Casa Yap San Diego held a performance about the pre-Hispanic times, when our culture flourished with all its dazzling uniqueness, and then about how the Spanish conquered us with religion. Whether the subjugation of our ancestors to the Spanish was helpful to us Filipinos in any way is subject to much debate. Nevertheless, our history was shaped by the faith they’ve shared as well as the pain they inflicted.

Museo Parian captured the feeling of being in the 17th century precisely. One walked in and was immediately met by wooden houses and red-clay roofs. It could make anyone feel displaced by the pervading presence of the past. Inside, the 1730 Jesuit house was brought back to its former glory. The participants walked around to the entrance and then through an old wooden staircase. Inside the house were descriptions and artifacts of Spanish conquests and colonization. Also inside was the history of our trade with the Chinese. Though the place had the astonishing touch of modernity — with red Chinese lanterns hanging on the ceilings, the recent descendants of the owners beckoning from the wall, and one part of the house now being used as a modern bathroom for the guests — it still brought nostalgia for a past we have not known fully. In addition to the artifacts, in one of the rooms was a harp-player named JR Costanos serenading the participants. Apparently, harp-playing was his family’s legacy.

Fort San Pedro, known as the first Spanish settlement in the Philippines, also opened its door with its recurring act: a two-show play by our very own University of San Carlos Theatre Guild. The place was full of eager people taking photos and anticipating the night’s activities.

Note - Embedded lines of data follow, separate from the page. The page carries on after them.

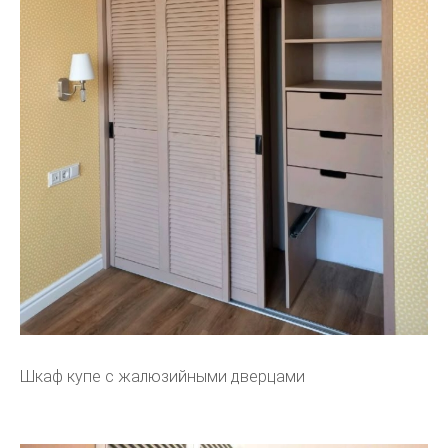
Шкаф купе с жалюзийными дверцами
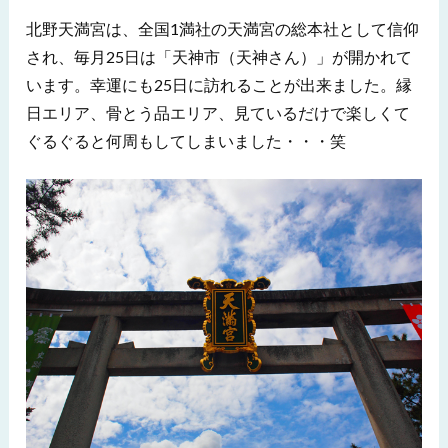
北野天満宮は、全国1満社の天満宮の総本社として信仰
され、毎月25日は「天神市（天神さん）」が開かれて
います。幸運にも25日に訪れることが出来ました。縁
日エリア、骨とう品エリア、見ているだけで楽しくて
ぐるぐると何周もしてしまいました・・・笑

Aside from this, there was a long line oftartanillas awaiting the eager passengers near the entrance to the fort. The route took them to Sugbu Chinese Heritage Museum.

One of the highlights of the night was the presentation of the internationally acclaimed University of Visayas (UV) Chorale at Jose R. Gullas Halad Museum. Inside the museum was a place fully dedicated to the musical heritage of Cebu. Pilita Corrales, a former Cebuana singer, had her clothes exhibited at the center of the room. An old piano, whose hood had been put up, sat on the side attracting people to try pressing a key. An assortment of stringed instruments, like banjos, ukuleles and guitars, was carefully perched on stands. Old music sheets were encased and put on display. This night and this museum would not have been complete without the cultural musical entertainment. On the third floor, the UV Chorale and UV Filipiniana Dance Group wowed the crowd with a variety of folk songs dances. At the end, when the viewers asked for an encore, the UV Chorale performed I’m Yours by Jason Mraz while the UV Filipiniana Dance Group performed the Idudo dance.

There was more to this night than just the museums with their timeless exhibits. These were stories of our ancestors: stories in which their artifacts, utensils, old houses remain to tell the tale. History is indeed in the process of recreating itself. Today becomes yesterday. The clothes we wear, the words we speak, the houses we own are on their way to becoming extinct or destroyed in the next hundred years. However, these are the only things that can testify that we lived. In respect for this, we must pay homage to our ancestors for their way of life and to those who have the responsibility to keep these Filipinos’ historical possessions preserved.